In addition, the U.S. draws on multiple national, regional, and global vaccine safety surveillance systems to monitor and inform vaccine safety domestically. Vaccines are among the most extensively studied medical interventions when it comes to safety.
The Real-World Impact: Historical Evidence That Cannot Be Ignored
Sometimes the most powerful evidence isn't from controlled trials but from population-level data showing dramatic before-and-after effects:
Measles: From 3-4 million cases and 500 deaths annually in the U.S. to fewer than 100 cases in most years.
Polio: From 15,000 paralytic cases annually to zero cases of wild polio (the original type of polio virus found in the environment, not derived from vaccines) in the U.S. since 1979.
Diphtheria: From 200,000 cases and 15,000 deaths annually to fewer than 5 cases per year.

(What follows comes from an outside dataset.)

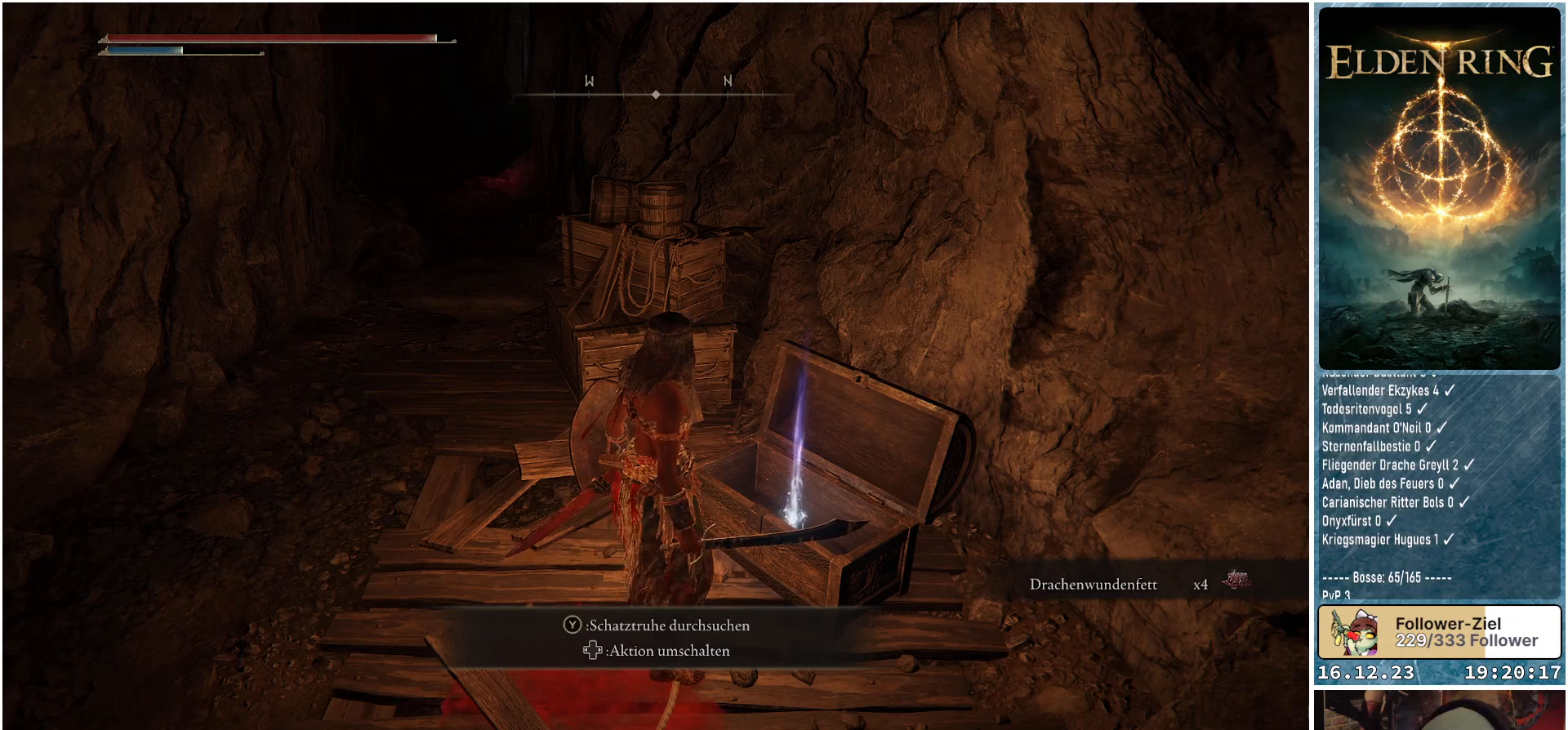
{"buttons": [], "left_stick": "center", "right_stick": "center", "events": [[50, "Y", "up"]]}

Are we willing to possibly let children die to satisfy demands for a study design that is not necessary?
What Does RFK Jr.'s Proposal Really Mean?
As experienced public health researchers, we see several alarming implications in this proposal:
Ethical regression: This approach asks us to ignore the bioethical guidelines that protect research participants from unnecessary harm.
Delayed lifesaving interventions: Adding unnecessary testing requirements would extend development timelines for vaccines that build on established platforms – meaning more preventable deaths and disabilities in the interim.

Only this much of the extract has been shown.